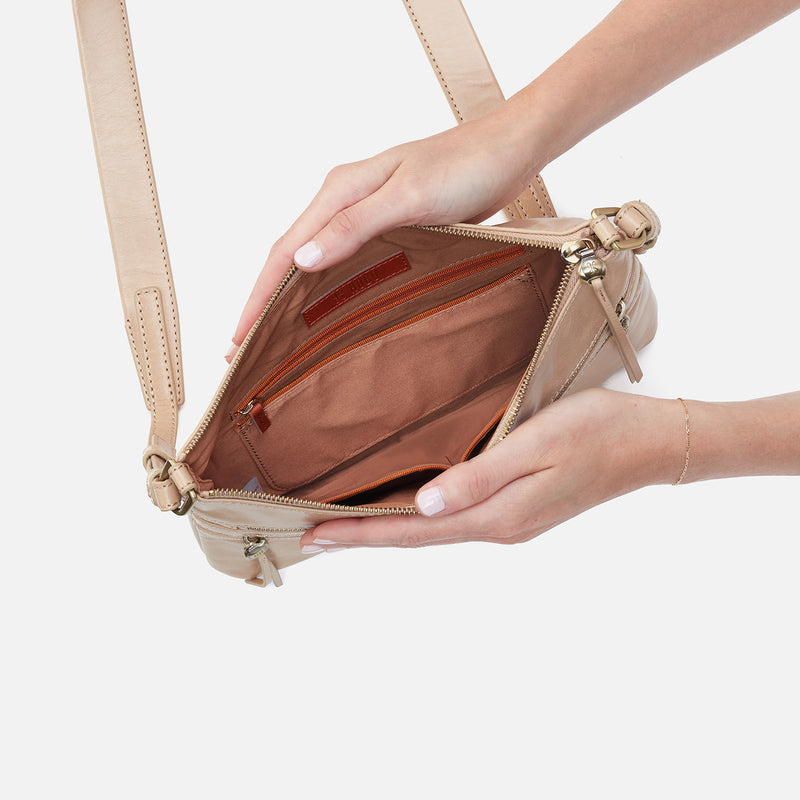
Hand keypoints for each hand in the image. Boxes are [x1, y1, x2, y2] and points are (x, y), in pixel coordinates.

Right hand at [227, 108, 542, 357]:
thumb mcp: (407, 196)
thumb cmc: (464, 167)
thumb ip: (353, 226)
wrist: (507, 150)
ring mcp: (364, 213)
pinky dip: (324, 288)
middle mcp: (344, 201)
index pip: (285, 249)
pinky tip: (324, 309)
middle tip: (246, 349)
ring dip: (289, 296)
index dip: (258, 296)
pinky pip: (343, 262)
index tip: (240, 337)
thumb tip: (302, 260)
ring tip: (273, 336)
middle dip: (263, 301)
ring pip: (314, 260)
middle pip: (291, 256)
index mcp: (339, 191)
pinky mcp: (387, 226)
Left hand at [299, 389, 685, 551]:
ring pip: (431, 530)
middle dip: (362, 537)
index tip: (313, 535)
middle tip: (313, 535)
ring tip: (346, 523)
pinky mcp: (516, 507)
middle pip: (414, 538)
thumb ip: (479, 479)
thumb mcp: (537, 447)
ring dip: (386, 529)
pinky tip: (405, 507)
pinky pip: (452, 518)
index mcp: (496, 515)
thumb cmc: (596, 432)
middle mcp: (496, 525)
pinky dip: (417, 517)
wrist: (648, 443)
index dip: (360, 534)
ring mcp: (508, 520)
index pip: (411, 531)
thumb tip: (424, 507)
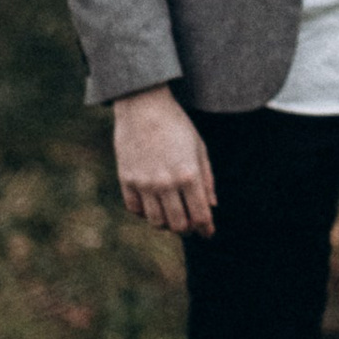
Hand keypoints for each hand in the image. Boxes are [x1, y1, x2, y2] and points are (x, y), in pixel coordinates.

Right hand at [113, 85, 215, 234]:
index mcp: (189, 175)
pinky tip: (152, 205)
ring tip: (171, 215)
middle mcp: (166, 183)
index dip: (206, 229)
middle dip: (187, 229)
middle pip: (178, 225)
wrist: (143, 105)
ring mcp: (144, 183)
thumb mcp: (199, 148)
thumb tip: (212, 206)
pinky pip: (135, 209)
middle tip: (190, 225)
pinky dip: (145, 212)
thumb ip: (207, 179)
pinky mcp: (126, 179)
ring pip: (156, 221)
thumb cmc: (176, 124)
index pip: (201, 215)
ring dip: (166, 223)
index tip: (208, 233)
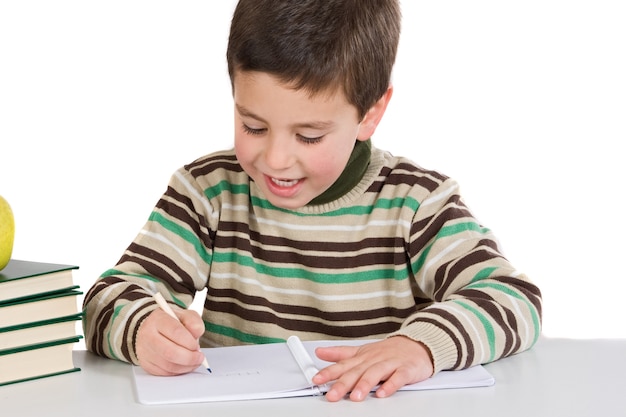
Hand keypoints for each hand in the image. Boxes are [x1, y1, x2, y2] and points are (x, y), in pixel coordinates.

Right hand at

==================================================

HOW TO COMPLETE THIS TASK:
Reply with one number, the count of lines in the data that contain "ring".

EXERCISE OUTPUT:
12